The other day I almost cried while shooting. Now, I’m not a weepy guy, but that’s not unheard of. You have to be something of a softie to be successful in this business, and there have been times I’ve been glad for autofocus because a beautiful moment was clouded by tears in my viewfinder.
But this was different: I wanted to cry simply because I was shooting, and it felt so good.

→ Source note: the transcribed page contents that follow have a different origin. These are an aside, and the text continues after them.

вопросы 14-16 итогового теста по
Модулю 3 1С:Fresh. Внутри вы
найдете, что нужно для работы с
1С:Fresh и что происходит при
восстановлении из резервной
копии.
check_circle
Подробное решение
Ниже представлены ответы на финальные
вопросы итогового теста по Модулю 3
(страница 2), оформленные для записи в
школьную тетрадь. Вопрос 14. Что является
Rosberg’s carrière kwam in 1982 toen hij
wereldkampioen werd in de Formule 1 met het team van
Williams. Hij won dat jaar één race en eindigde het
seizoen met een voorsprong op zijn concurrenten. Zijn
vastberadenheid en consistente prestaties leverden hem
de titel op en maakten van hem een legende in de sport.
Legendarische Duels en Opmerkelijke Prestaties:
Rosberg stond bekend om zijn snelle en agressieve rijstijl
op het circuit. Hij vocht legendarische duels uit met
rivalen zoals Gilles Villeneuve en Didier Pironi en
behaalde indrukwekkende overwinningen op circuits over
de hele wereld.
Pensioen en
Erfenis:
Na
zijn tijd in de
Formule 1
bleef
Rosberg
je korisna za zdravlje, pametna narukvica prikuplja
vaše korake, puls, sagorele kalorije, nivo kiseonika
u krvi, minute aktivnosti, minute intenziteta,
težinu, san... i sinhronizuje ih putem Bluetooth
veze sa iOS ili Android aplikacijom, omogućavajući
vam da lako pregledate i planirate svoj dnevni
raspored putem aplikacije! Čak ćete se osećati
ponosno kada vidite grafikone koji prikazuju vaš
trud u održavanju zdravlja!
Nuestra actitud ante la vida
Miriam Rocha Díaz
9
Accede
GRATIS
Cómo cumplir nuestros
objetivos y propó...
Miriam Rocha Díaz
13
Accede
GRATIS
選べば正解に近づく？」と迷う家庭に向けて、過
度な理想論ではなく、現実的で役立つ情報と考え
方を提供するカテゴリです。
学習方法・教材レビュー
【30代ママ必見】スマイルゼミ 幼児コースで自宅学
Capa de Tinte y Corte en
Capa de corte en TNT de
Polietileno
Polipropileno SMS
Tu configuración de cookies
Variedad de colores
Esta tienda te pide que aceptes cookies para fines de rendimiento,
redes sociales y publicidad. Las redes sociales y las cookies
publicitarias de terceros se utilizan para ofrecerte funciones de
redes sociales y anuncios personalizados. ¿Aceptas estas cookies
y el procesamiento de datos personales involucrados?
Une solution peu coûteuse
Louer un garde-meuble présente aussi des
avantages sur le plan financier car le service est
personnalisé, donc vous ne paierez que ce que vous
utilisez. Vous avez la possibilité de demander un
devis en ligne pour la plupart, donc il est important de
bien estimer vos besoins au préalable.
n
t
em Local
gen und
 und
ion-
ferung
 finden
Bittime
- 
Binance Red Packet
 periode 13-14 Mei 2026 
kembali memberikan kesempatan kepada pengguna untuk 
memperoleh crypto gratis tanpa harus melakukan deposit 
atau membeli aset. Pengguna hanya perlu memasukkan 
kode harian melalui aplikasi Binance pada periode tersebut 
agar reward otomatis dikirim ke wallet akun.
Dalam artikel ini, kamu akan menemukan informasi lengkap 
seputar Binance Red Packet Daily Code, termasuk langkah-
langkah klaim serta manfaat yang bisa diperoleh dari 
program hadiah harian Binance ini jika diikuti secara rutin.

It takes a certain kind of personality to be a wedding photographer, to have done around 250 weddings and love the job more each time. There are certainly ways to spend your photographic talents that are more fun to talk about at cocktail parties — photographing celebrities for magazine covers, documenting the atrocities of war. Unlike the former, though, we do something that has inherent value from the start — you can make celebrity portraiture important, but it doesn’t start out that way. Does the world need another photo of Jack Nicholson grinning? War photography, ironically perhaps, is much closer to the give and take of a wedding, but there are far more pitfalls there than just getting shot. I like to use my life and my work to remember that as a people we do more than just shoot each other. We love and we laugh and we dance and we drink until maybe we regret the rest morning, but have memories and moments and connections that last us the rest of our lives. It’s life, but more so. Life is messy and chaotic and confuses the heck out of me sometimes, but that’s exactly what makes it beautiful. The unsurprised live is not worth living.
And it feels so good to take this chaotic world in through my viewfinder and make some sense of it — just enough order to be dynamic, to show the chaos and surprise pulsing against the composition and flow of a story. Moments just happen, but by the time we remember them they have become part of a story. We traffic in these memories, and shape them.
But it breaks down further. There’s something that feels so right about being good at something, about complicated tasks becoming part of your nature. There hadn’t been more than a few days in a row since March that I didn’t have my camera in my hand, and yet here I was after the holidays, after weeks of relative break and separation from my work. The camera was in my hand again and I felt whole. It was like looking down and realizing where you misplaced your kidneys. I compose photos as I look around, all of the settings and composition set before I raise the camera to my eye. I’ve developed a little shrug that, with almost no movement, can make a camera jump into my hands from its position hanging on either shoulder. I change settings as I walk, not looking down, not thinking. My thumb dances around the camera body, 1/250th becomes 1/80th, the ISO shoots up, the flash goes off, or back again, and I’m not thinking about this any more than I’m thinking about putting my right leg in front of my left. By the time I see the jumble of chaos resolve itself in my viewfinder, everything is the way I want it. It just makes sense.
And this is my life, because of you. Because of all of my amazing clients, because of my readers, because of my family, my friends, people who push me forward, who share in my joys when life is easy and keep me going when life is hard. You have gotten me here, and for you I’m going to do things in 2012 that will push it even harder. And for me, because that just makes sense.